— Exercise directions —
Within these records, how many lines hold "TRIANGLE"? Give the number alone.

** Opening Records for the task block **

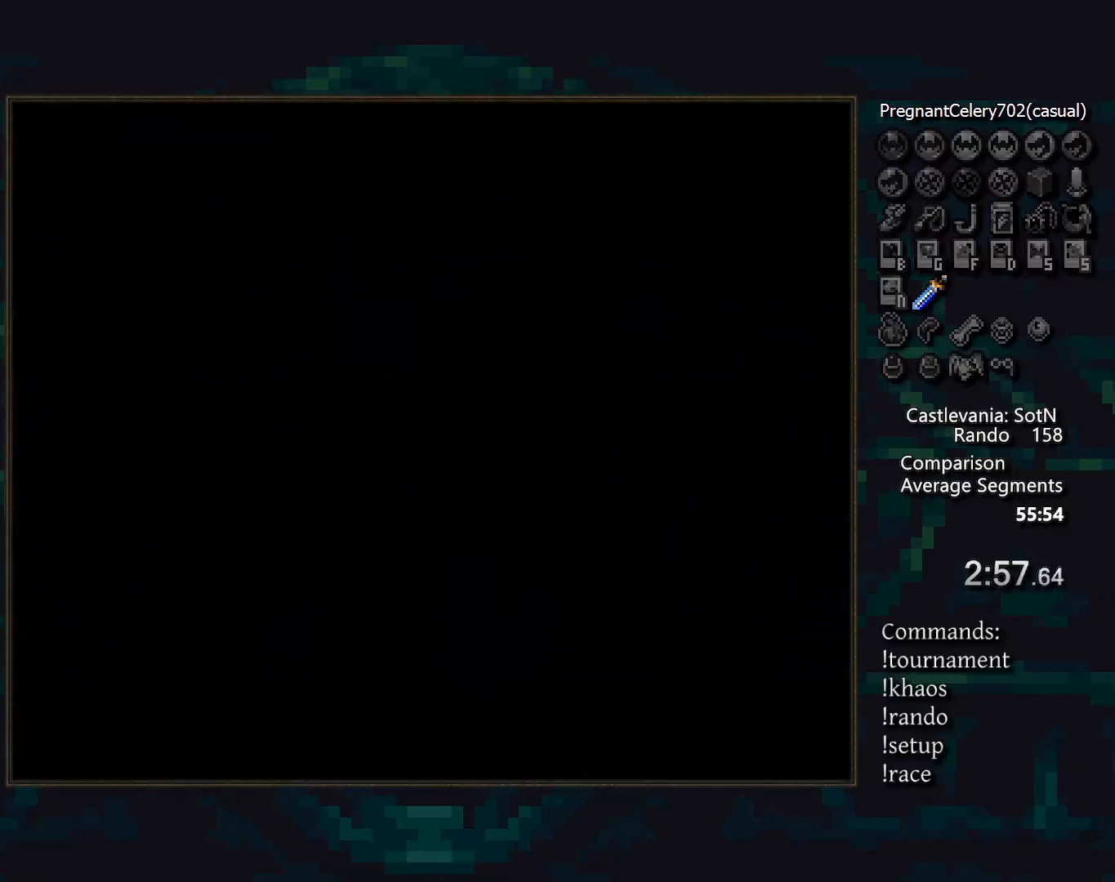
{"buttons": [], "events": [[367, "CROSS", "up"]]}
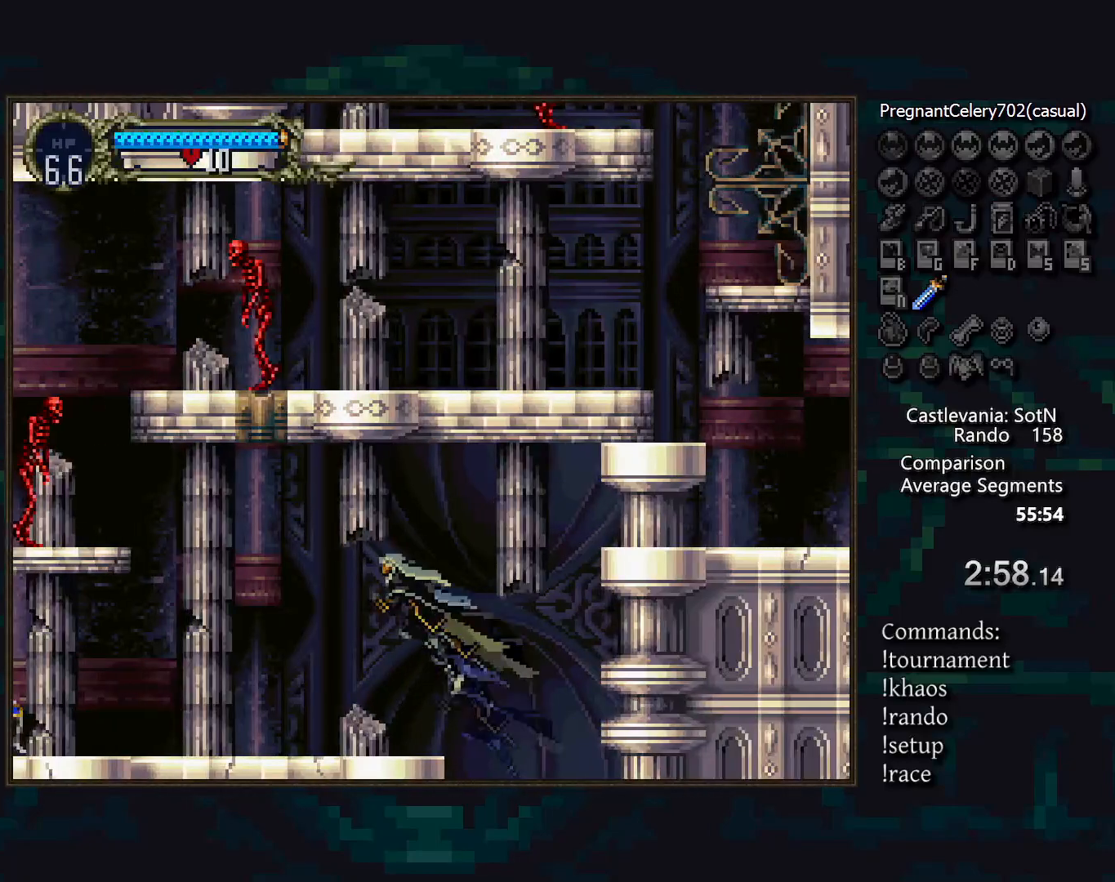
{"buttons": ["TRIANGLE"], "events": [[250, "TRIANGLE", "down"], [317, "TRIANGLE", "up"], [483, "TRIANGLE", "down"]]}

** Closing Records for the task block **
** Opening Records for the task block **

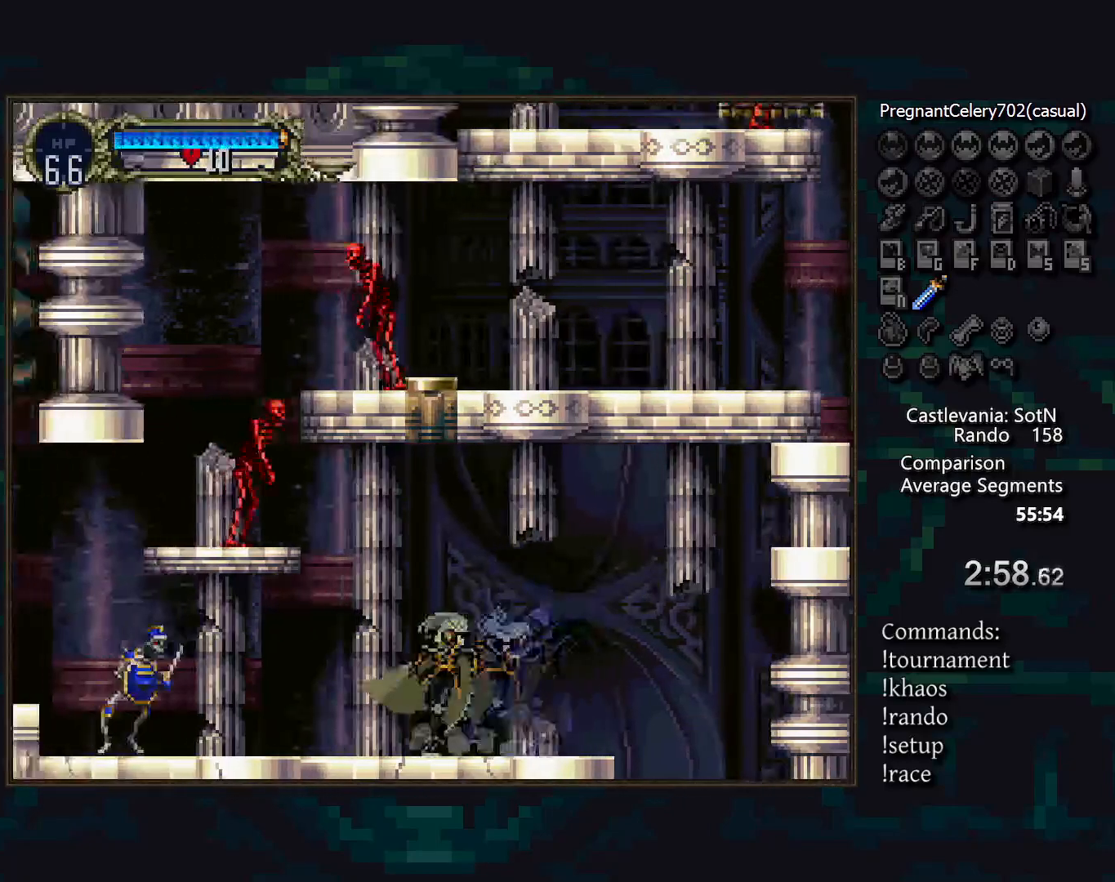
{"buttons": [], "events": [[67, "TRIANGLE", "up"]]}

** Closing Records for the task block **

— Response —
2